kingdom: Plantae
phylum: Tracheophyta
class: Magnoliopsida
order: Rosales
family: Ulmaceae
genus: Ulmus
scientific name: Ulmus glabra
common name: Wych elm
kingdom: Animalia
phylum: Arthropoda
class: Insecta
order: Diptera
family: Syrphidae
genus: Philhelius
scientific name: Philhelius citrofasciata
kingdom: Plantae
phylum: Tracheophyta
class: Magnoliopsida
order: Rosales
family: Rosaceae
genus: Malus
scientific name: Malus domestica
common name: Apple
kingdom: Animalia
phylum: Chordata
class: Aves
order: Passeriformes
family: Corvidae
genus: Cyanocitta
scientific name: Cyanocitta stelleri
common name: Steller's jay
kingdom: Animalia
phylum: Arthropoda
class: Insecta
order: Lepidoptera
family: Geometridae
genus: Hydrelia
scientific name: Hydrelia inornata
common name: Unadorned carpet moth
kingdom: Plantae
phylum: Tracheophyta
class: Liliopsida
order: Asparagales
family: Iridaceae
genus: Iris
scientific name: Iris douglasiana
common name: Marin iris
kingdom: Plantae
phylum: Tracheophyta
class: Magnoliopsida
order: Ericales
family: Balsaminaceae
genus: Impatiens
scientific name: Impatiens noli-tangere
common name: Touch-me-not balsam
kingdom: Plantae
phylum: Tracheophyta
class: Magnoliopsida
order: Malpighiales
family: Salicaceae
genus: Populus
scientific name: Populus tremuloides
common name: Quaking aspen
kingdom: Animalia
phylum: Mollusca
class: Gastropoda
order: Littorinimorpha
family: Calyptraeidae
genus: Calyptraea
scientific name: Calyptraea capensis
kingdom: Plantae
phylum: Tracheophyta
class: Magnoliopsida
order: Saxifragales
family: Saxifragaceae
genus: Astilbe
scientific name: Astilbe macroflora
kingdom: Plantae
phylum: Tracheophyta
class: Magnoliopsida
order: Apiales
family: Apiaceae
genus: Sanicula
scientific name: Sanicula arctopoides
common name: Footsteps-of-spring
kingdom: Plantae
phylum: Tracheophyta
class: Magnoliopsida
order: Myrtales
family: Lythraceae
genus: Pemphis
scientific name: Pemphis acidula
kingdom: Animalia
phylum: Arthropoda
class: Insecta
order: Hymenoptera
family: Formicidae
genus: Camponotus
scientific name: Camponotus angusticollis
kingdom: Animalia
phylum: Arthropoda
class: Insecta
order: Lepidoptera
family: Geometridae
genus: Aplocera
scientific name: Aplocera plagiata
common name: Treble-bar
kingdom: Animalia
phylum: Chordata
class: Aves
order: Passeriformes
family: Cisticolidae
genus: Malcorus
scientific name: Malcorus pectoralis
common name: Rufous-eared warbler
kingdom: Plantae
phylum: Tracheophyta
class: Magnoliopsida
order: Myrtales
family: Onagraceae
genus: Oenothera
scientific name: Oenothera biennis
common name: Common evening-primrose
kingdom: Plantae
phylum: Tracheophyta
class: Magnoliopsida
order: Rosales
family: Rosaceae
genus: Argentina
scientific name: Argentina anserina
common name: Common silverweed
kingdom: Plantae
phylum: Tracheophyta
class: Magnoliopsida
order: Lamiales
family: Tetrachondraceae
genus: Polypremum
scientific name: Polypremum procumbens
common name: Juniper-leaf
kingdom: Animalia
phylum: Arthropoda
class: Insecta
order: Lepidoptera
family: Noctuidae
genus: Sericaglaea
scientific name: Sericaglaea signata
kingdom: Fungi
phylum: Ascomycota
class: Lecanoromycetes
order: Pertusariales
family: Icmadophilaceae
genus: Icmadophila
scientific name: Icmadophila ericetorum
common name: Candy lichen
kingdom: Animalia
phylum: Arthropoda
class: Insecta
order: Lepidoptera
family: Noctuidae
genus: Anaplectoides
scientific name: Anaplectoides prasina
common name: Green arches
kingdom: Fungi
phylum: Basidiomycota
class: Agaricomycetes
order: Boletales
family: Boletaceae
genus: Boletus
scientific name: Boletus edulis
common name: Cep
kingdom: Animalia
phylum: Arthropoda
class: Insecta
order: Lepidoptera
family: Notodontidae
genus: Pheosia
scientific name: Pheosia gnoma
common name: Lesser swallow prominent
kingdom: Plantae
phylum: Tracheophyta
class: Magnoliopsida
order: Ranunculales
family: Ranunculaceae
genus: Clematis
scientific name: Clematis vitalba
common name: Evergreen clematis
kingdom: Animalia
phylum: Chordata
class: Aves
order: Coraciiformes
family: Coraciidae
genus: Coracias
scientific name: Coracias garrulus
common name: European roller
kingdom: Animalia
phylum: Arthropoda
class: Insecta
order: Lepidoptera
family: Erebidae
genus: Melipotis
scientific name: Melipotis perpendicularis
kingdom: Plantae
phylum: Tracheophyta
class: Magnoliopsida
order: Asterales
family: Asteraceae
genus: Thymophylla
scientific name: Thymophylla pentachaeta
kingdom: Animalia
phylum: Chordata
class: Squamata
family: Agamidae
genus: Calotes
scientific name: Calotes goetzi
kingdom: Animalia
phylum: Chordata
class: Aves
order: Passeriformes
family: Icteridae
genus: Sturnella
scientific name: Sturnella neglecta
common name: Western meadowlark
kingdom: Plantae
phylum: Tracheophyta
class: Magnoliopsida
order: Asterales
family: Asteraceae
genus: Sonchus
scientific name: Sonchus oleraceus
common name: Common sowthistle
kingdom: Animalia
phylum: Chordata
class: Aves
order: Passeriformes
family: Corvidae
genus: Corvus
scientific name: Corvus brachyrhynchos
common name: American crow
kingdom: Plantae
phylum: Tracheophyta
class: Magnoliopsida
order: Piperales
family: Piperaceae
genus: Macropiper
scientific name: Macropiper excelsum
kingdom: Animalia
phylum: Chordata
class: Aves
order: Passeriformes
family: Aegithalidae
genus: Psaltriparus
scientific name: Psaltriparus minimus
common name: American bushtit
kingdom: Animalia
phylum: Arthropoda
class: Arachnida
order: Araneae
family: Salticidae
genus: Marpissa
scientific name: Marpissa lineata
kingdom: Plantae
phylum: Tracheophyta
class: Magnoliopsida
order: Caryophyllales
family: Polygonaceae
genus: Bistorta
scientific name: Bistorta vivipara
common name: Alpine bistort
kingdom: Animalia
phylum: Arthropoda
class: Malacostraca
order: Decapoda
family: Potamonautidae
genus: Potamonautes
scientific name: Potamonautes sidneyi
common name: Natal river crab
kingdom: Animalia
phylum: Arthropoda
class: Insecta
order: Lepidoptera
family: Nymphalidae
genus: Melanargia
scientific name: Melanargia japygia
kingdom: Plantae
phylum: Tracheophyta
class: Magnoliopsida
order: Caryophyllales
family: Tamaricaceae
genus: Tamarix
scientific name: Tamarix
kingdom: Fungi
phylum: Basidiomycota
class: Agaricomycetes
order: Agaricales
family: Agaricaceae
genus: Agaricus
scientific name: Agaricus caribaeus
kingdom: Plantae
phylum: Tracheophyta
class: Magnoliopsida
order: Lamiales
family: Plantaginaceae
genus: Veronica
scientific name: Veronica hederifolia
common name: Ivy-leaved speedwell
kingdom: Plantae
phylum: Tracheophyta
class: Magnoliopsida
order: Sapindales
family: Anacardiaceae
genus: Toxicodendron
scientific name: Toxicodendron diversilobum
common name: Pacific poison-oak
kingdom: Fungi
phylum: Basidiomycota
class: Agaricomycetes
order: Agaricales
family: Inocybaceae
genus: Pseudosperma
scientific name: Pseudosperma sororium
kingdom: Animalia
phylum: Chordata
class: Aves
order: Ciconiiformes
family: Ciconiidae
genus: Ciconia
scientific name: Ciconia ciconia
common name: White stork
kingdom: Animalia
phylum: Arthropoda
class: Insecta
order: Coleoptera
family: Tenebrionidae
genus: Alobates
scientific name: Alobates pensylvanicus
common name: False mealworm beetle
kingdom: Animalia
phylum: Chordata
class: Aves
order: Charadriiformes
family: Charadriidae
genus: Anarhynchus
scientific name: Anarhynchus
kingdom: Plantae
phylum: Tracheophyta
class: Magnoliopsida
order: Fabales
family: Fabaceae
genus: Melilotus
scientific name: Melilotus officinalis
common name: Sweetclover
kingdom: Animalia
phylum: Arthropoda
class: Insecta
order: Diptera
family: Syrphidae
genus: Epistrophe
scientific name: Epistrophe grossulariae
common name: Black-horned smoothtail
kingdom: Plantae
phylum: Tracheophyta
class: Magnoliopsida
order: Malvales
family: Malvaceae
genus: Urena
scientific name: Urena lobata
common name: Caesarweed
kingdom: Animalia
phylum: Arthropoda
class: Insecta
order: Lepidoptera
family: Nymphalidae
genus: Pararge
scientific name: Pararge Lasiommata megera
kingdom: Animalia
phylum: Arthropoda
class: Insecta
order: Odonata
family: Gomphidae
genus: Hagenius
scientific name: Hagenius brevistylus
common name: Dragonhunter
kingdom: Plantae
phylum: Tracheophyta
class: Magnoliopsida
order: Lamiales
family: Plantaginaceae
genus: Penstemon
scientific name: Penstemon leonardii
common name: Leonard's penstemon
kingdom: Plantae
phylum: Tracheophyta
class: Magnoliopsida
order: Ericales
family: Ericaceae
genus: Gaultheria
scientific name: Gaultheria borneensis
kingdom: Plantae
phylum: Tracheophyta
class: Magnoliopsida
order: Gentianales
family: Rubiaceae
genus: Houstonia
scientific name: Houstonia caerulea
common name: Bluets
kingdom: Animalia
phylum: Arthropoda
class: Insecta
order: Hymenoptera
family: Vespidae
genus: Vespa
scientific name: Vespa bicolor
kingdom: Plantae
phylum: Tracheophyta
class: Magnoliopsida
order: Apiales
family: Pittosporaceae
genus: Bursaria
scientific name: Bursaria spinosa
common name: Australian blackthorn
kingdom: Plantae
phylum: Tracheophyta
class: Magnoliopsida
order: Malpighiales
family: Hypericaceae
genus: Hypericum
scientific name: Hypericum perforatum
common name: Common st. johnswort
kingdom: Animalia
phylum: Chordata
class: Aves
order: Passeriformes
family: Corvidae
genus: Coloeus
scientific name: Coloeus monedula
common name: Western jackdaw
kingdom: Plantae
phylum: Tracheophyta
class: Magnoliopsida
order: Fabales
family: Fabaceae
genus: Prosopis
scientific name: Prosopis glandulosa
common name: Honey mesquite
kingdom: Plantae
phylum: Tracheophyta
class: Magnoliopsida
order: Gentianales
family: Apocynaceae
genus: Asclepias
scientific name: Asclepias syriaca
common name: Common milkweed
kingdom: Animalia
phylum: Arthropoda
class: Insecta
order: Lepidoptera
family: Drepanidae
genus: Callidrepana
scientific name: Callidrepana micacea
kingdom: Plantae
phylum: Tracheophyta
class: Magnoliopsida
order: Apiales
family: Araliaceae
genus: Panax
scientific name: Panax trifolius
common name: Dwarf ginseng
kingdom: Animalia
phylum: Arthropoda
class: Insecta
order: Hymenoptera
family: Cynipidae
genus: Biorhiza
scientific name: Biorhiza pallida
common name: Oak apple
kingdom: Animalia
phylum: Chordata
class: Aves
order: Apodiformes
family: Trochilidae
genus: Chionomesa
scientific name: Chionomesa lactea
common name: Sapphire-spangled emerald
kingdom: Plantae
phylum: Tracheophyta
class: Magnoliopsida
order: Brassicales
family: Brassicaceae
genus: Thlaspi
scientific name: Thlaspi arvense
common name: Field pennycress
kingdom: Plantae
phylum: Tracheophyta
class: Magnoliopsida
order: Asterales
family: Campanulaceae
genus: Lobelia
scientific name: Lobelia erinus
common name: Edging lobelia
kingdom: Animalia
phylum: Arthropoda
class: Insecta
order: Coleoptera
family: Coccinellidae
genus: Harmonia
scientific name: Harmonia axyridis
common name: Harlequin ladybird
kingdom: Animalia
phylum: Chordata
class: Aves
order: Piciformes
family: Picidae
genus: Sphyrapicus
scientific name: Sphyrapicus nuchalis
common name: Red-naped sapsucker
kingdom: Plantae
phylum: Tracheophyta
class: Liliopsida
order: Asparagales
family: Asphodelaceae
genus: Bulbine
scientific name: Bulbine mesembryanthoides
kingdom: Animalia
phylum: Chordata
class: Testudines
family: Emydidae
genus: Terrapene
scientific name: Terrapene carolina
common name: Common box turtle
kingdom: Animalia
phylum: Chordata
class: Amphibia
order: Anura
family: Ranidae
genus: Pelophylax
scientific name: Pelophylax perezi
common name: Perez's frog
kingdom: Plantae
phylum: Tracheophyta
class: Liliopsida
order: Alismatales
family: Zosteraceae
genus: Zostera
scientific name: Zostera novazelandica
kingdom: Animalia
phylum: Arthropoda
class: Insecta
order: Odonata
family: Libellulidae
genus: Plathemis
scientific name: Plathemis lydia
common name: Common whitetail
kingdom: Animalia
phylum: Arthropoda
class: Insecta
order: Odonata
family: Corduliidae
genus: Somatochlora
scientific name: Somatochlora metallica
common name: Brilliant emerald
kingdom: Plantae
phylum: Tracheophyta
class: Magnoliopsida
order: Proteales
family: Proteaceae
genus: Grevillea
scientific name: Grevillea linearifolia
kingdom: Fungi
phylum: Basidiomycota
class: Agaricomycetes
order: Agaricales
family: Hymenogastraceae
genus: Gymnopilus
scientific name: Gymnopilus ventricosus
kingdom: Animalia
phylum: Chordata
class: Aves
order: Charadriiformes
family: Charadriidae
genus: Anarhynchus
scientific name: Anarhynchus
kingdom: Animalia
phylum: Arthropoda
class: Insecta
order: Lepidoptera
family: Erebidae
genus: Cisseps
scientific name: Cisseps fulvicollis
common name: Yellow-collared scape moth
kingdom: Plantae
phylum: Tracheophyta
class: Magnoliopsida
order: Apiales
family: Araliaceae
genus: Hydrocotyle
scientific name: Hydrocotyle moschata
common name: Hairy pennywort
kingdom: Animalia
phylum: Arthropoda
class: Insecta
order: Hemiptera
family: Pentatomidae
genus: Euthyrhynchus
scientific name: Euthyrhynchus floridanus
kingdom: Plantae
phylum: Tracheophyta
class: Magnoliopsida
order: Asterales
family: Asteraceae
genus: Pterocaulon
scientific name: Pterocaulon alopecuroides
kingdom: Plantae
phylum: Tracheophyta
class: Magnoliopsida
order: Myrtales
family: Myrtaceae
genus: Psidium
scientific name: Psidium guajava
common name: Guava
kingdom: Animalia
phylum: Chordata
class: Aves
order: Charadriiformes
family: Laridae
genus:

*PROBLEM:* Print out the lines of the entries unchanged, beginning with the line that contains "scientific name: Malus domestica" and going on through the line that contains "genus: Populus", with both of those lines included.

*ANSWER BELOW:*
scientific name: Malus domestica
common name: Apple
kingdom: Animalia
phylum: Chordata
class: Aves
order: Passeriformes
family: Corvidae
genus: Cyanocitta
scientific name: Cyanocitta stelleri
common name: Steller's jay
kingdom: Animalia
phylum: Arthropoda
class: Insecta
order: Lepidoptera
family: Geometridae
genus: Hydrelia
scientific name: Hydrelia inornata
common name: Unadorned carpet moth
kingdom: Plantae
phylum: Tracheophyta
class: Liliopsida
order: Asparagales
family: Iridaceae
genus: Iris
scientific name: Iris douglasiana
common name: Marin iris
kingdom: Plantae
phylum: Tracheophyta
class: Magnoliopsida
order: Ericales
family: Balsaminaceae
genus: Impatiens
scientific name: Impatiens noli-tangere
common name: Touch-me-not balsam
kingdom: Plantae
phylum: Tracheophyta
class: Magnoliopsida
order: Malpighiales
family: Salicaceae
genus: Populus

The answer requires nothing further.